***** Exercise materials
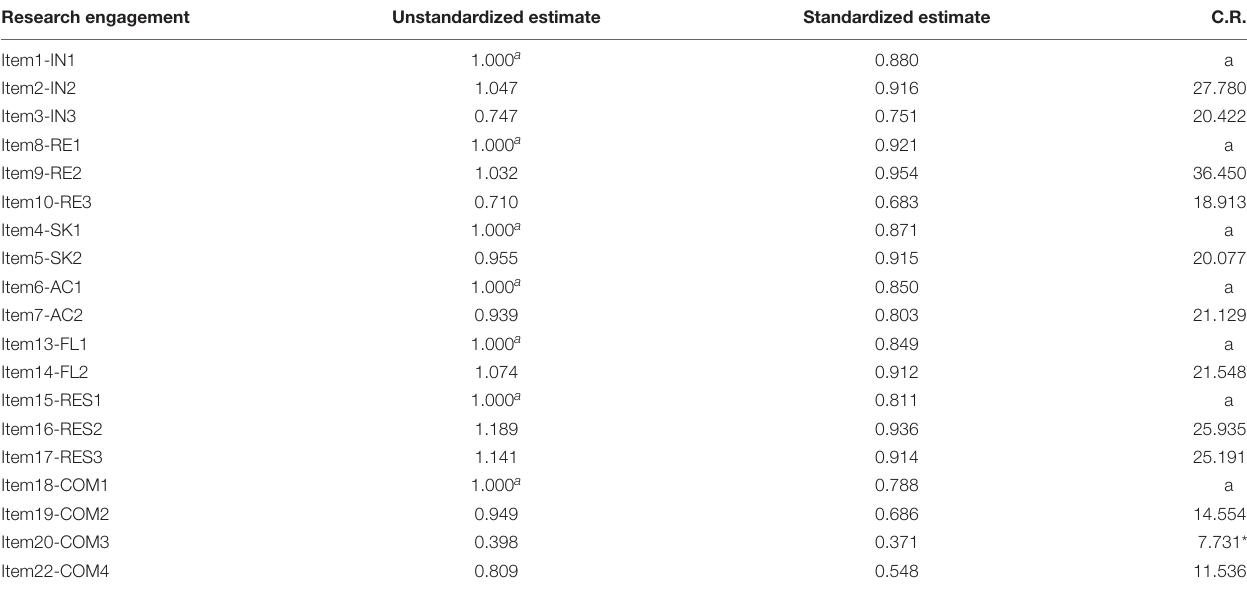
TABLE 10 | CFA regression weights for the seven-factor correlated model of research motivation.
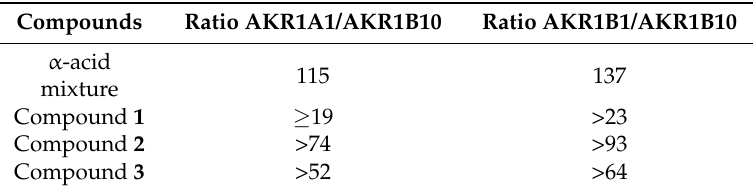
Table 3. AKR1B10 selectivity of the α -acid-mixture and its isolated compounds expressed as IC 50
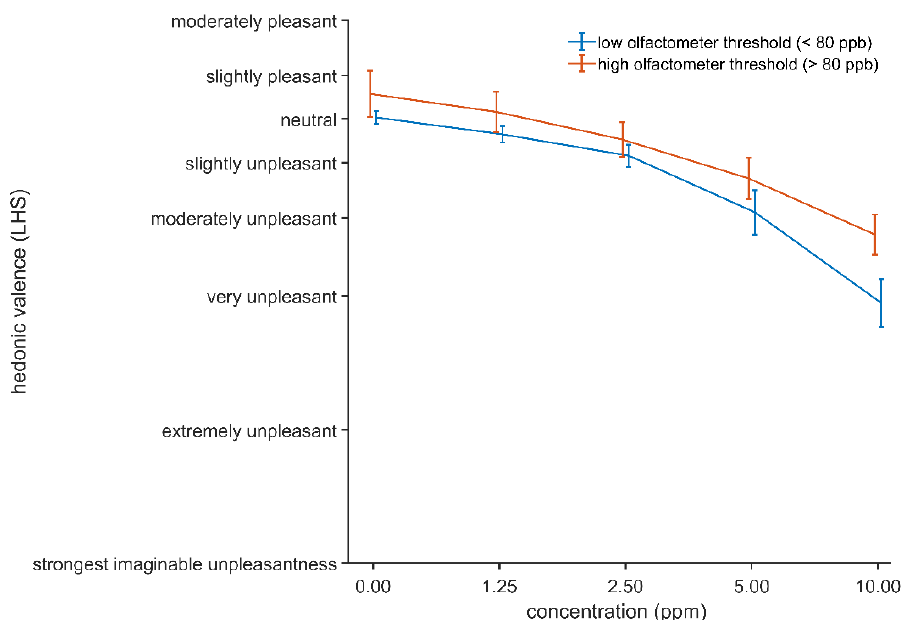
Figure 5. Effect of olfactory sensitivity assessed via the olfactometer-based threshold on pleasantness ratings during ammonia exposure (mean ± SEM).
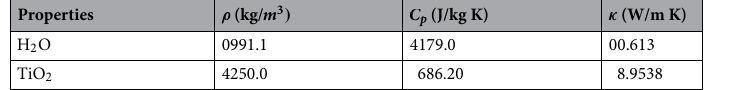
Table 1. Thermophysical properties model of titanium dioxide and water nanofluid 40 .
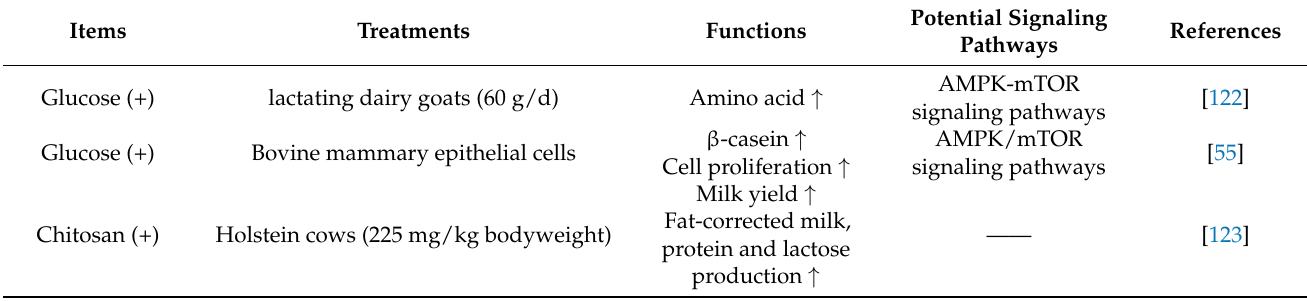
Table 4. Effects of carbohydrates on milk production and its potential regulatory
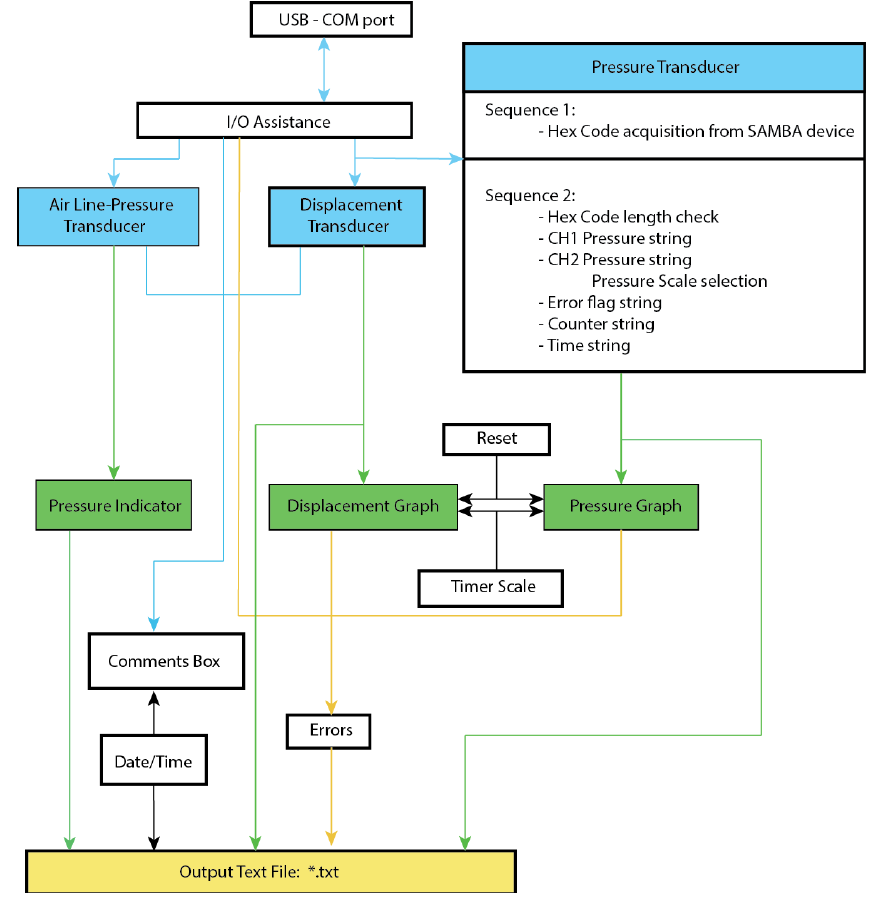
Figure 4. A block diagram of the components utilized in the module developed for the Labview program to interface with the signal transducers and screen output (blue and green boxes,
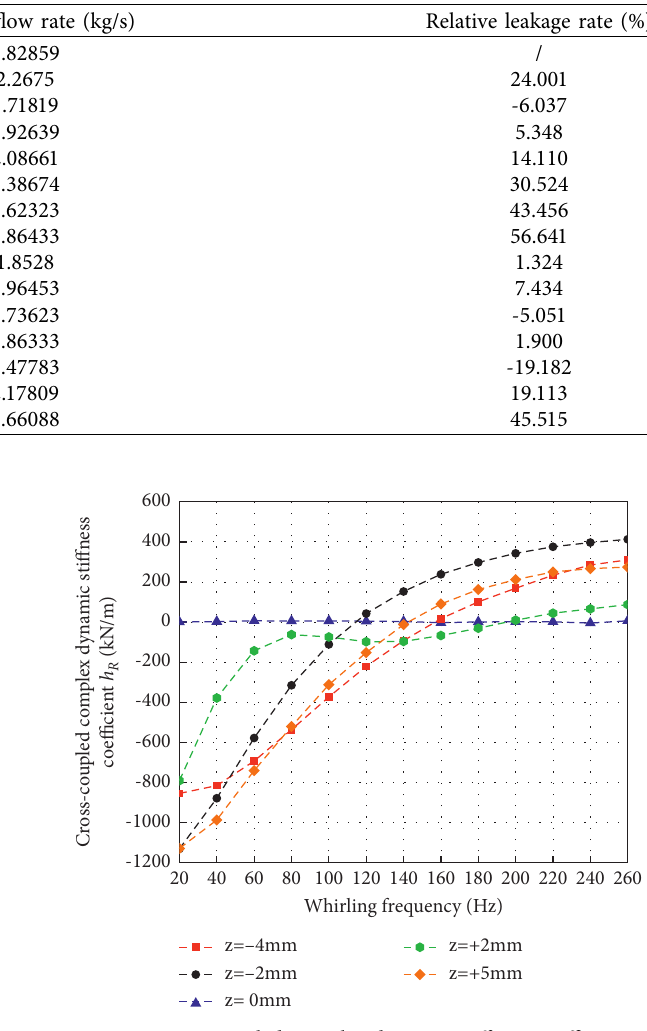
Table 4: Comparison of leakage flow rate under various calculation conditions.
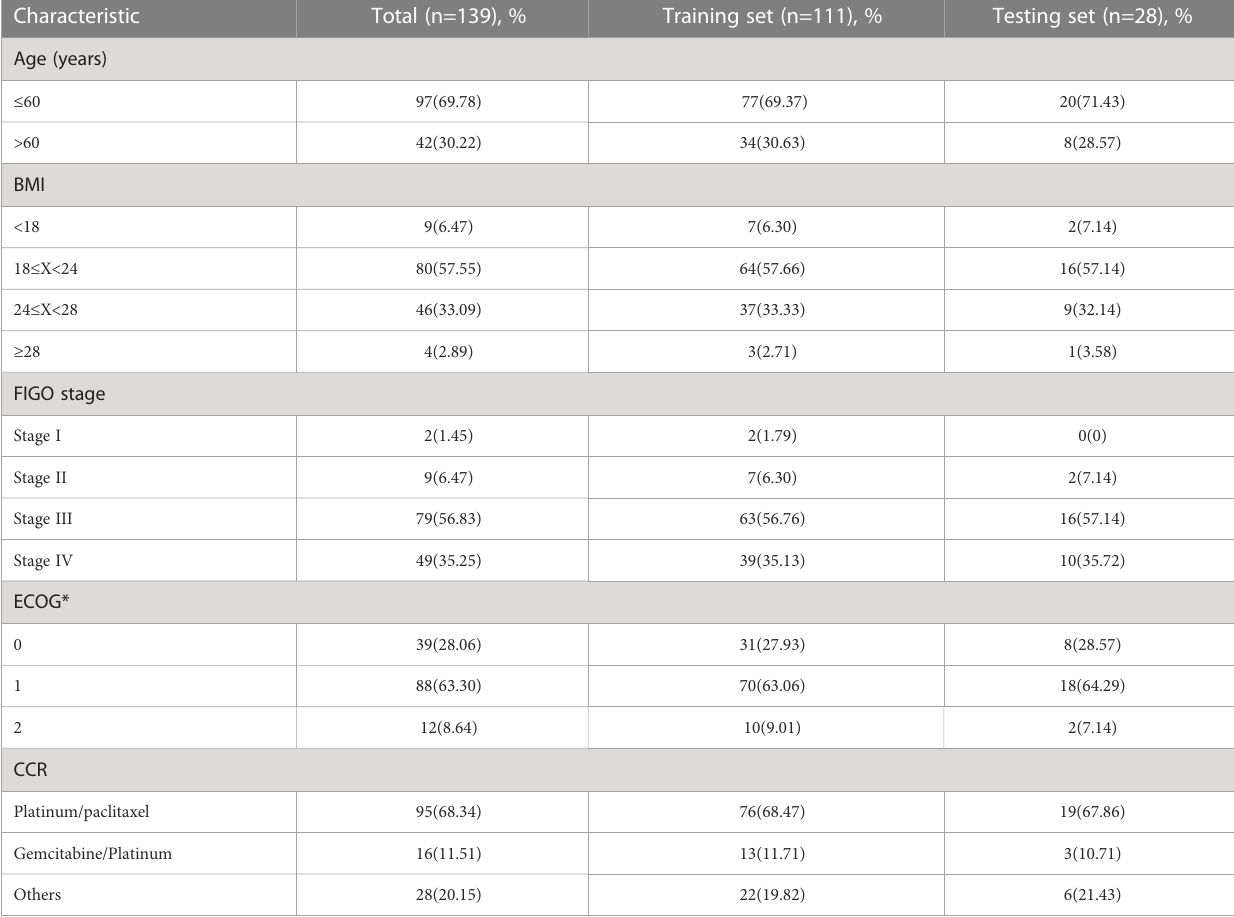
TABLE 1 Patient and Tumor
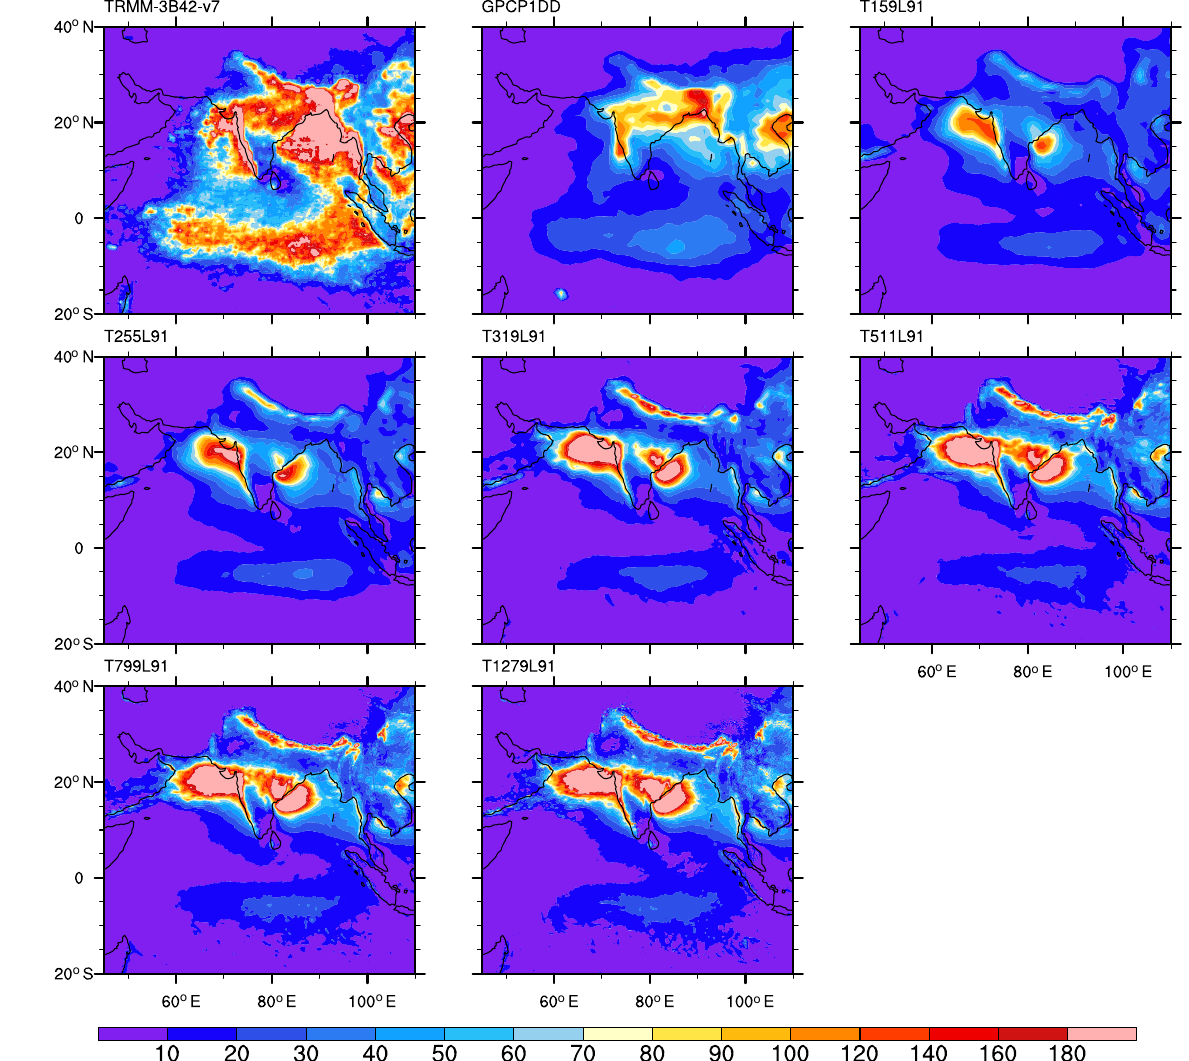
Figure 13. The 3–10 day band-pass-filtered JJAS precipitation variance for TRMM (0.25 ◦ × 0.25 ◦ ), GPCP-1DD (1 ◦ × 1 ◦ ), and the T159, T255, T319, T511, T799, and T1279 EC-Earth simulations (mm 2 day − 2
**********
** Action item **
From the data above, retype only the lines starting with the line with "Table 4. Effects" and going on through the line with "TABLE 1 Patient and Tumor", exactly, leaving out the pictures.

** Problem solution **
Table 4. Effects of carbohydrates on milk production and its potential regulatory
Figure 4. A block diagram of the components utilized in the module developed for the Labview program to interface with the signal transducers and screen output (blue and green boxes,
Table 4: Comparison of leakage flow rate under various calculation conditions.
TABLE 1 Patient and Tumor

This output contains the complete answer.